June 5, 2009:
Earlier this year, the U.S. Air Force has received first of its MC-12 manned reconnaissance aircraft. A dozen are expected to arrive in Afghanistan this year. Eventually, 30 will be used in Iraq and Afghanistan. But actual deployment has been delayed for several months, or more, because of problems installing the electronics.
The MC-12 is a modified version of the earlier twin engine RC-12 aircraft. The MC-12 will provide the same service as a UAV (full motion video) in addition to electronic monitoring (radio, cell phone, etc.). The air force is converting some King Air 350s, and then using new ones, to obtain 37 MC-12s for this duty as, in effect, a Predator UAV replacement. The UAVs cannot be manufactured fast enough to supply battlefield needs, so the manned MC-12s will help fill the gap.

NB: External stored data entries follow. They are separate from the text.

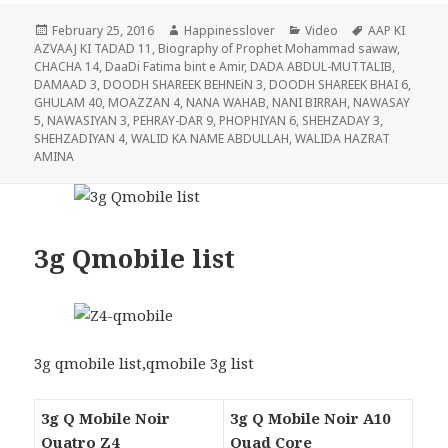
Posted
Author
Categories
Tags
February 25, 2016
Happinesslover
Video
AAP KI
on
AZVAAJ KI TADAD 11
,
Biography of Prophet Mohammad sawaw
,
CHACHA 14
,
DaaDi Fatima bint e Amir
,
DADA ABDUL-MUTTALIB
,
DAMAAD 3
,
DOODH SHAREEK BEHNEiN 3
,
DOODH SHAREEK BHAI 6
,
GHULAM 40
,
MOAZZAN 4
,
NANA WAHAB
,
NANI BIRRAH
,
NAWASAY
5
,
NAWASIYAN 3
,
PEHRAY-DAR 9
,
PHOPHIYAN 6
,
SHEHZADAY 3
,
SHEHZADIYAN 4
,
WALID KA NAME ABDULLAH
,
WALIDA HAZRAT
AMINA
3g Qmobile list
3g qmobile list,qmobile 3g list
3g Q Mobile Noir
3g Q Mobile Noir A10
Quatro Z4
Quad Core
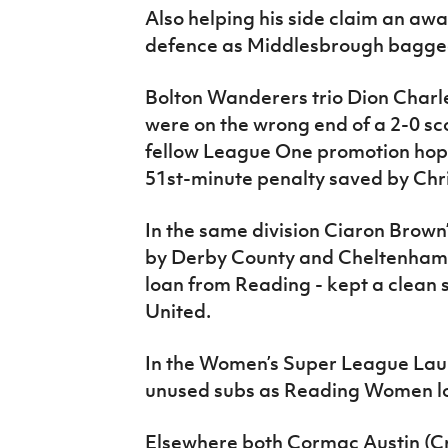
Also helping his side claim an a
defence as Middlesbrough bagged
Bolton Wanderers trio Dion Charl
were on the wrong end of a 2-0 scor
fellow League One promotion hope
51st-minute penalty saved by Chr
In the same division Ciaron Brow
by Derby County and Cheltenham
loan from Reading - kept a clean 
United.
In the Women’s Super League La
unused subs as Reading Women lo
Elsewhere both Cormac Austin (Cr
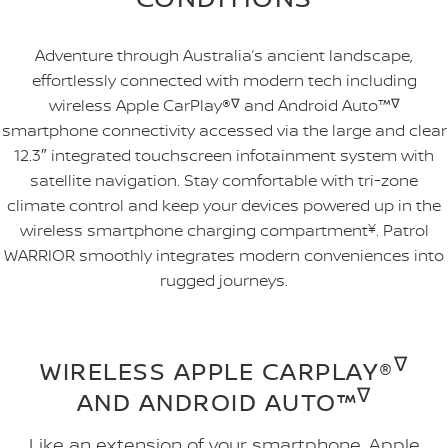
Adventure through Australia’s ancient landscape,
effortlessly connected with modern tech including
wireless Apple CarPlay®
∇
and Android Auto™
∇
smartphone connectivity accessed via the large and clear
12.3″ integrated touchscreen infotainment system with
satellite navigation. Stay comfortable with tri-zone
climate control and keep your devices powered up in the
wireless smartphone charging compartment
¥
. Patrol
WARRIOR smoothly integrates modern conveniences into
rugged journeys.
∇
WIRELESS APPLE CARPLAY®
∇
AND ANDROID AUTO™
Like an extension of your smartphone, Apple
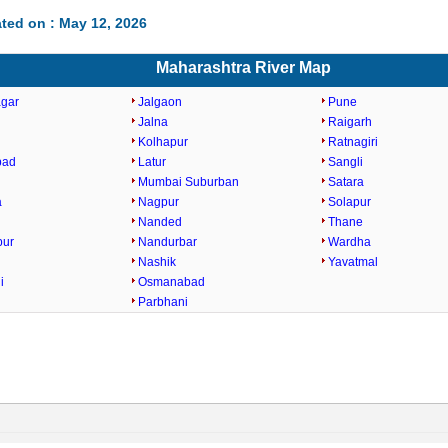
ted on : May 12, 2026
Maharashtra River Map
gar
Jalgaon
Pune
Jalna
Raigarh
Kolhapur
Ratnagiri
bad
Latur
Sangli
Mumbai Suburban
Satara
a
Nagpur
Solapur
Nanded
Thane
pur
Nandurbar
Wardha
Nashik
Yavatmal
i
Osmanabad
Parbhani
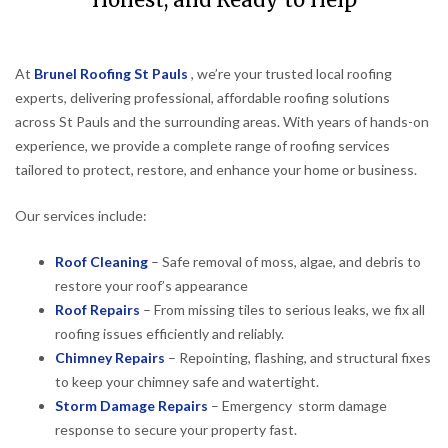
Honest, and Ready to Help
At
Brunel Roofing St Pauls
, we’re your trusted local roofing
experts, delivering professional, affordable roofing solutions
across St Pauls and the surrounding areas. With years of hands-on
experience, we provide a complete range of roofing services
tailored to protect, restore, and enhance your home or business.
Our services include:
Roof Cleaning
– Safe removal of moss, algae, and debris to
restore your roof’s appearance
Roof Repairs
– From missing tiles to serious leaks, we fix all
roofing issues efficiently and reliably.
Chimney Repairs
– Repointing, flashing, and structural fixes
to keep your chimney safe and watertight.
Storm Damage Repairs
– Emergency storm damage
response to secure your property fast.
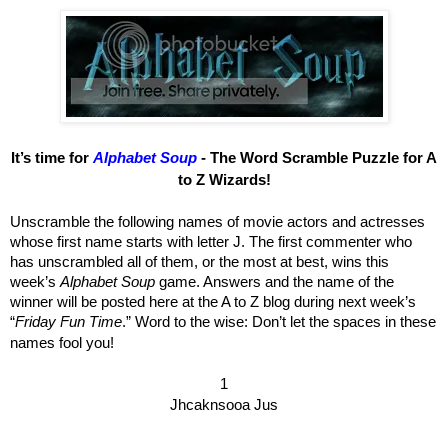
It’s time for
Alphabet Soup
- The Word Scramble Puzzle for A
to Z Wizards!
Unscramble the following names of movie actors and actresses
whose first name starts with letter J. The first commenter who
has unscrambled all of them, or the most at best, wins this
week’s
Alphabet Soup
game. Answers and the name of the
winner will be posted here at the A to Z blog during next week’s
“
Friday Fun Time
.” Word to the wise: Don’t let the spaces in these
names fool you!
1
Jhcaknsooa Jus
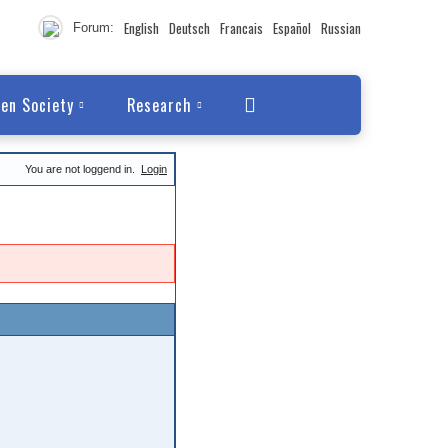
English
Deutsch
Francais
Español
Russian
Forum:
en Society
Research
You are not loggend in.
Login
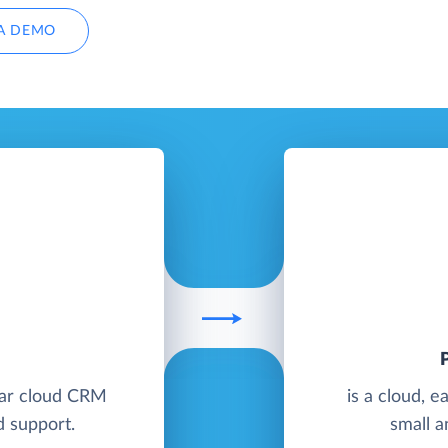
A DEMO
E
lar cloud CRM
is a cloud, 
d support.
small a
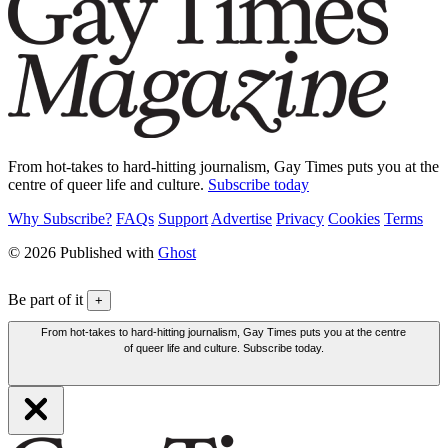
From hot-takes to hard-hitting journalism, Gay Times puts you at the
centre of queer life and culture.
Subscribe today
Why Subscribe?
FAQs
Support
Advertise
Privacy
Cookies
Terms
© 2026 Published with
Ghost
Be part of it
+
From hot-takes to hard-hitting journalism, Gay Times puts you at the centre
of queer life and culture. Subscribe today.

The MC-12 is a militarized version of the Beech King Air. The army began using the Beech Air King as the RC-12 in the 1970s, and has been seeking a replacement for the last few years. But it was realized that the RC-12 was suitable for use as a Predator substitute. The King Air 350 is a 5.6 ton aircraft that, as a UAV replacement, carries only the two pilots. The sensors are operated from the ground. This enables the MC-12 to stay in the air for about eight hours per sortie. Not quite what the Predator can do (about twice the time per sortie), but good enough to help fill the demand. The MC-12 has advantages over UAVs. It can carry over a ton of sensors, several times what a Predator can haul. The MC-12 can fly higher (35,000 feet) and is faster (over 500 kilometers an hour, versus 215 for the Predator.) The MC-12s cost about $20 million each, more than twice what a Predator goes for.
In Afghanistan, the UAVs like Predator have proved to be a critical weapon in fighting the Taliban. These aircraft can cover a lot of ground, and stay with any group of armed men they spot. This is crucial, as it makes it possible for bombers and/or ground troops to intercept. Naturally, a few smart bombs can neutralize a Taliban group (often 50-100 armed men in pickup trucks, or even moving cross country on foot.) But you want the ground troops to show up to pick over the bodies for IDs and documents. That kind of intelligence is very valuable in keeping track of who is involved, before they hit the road.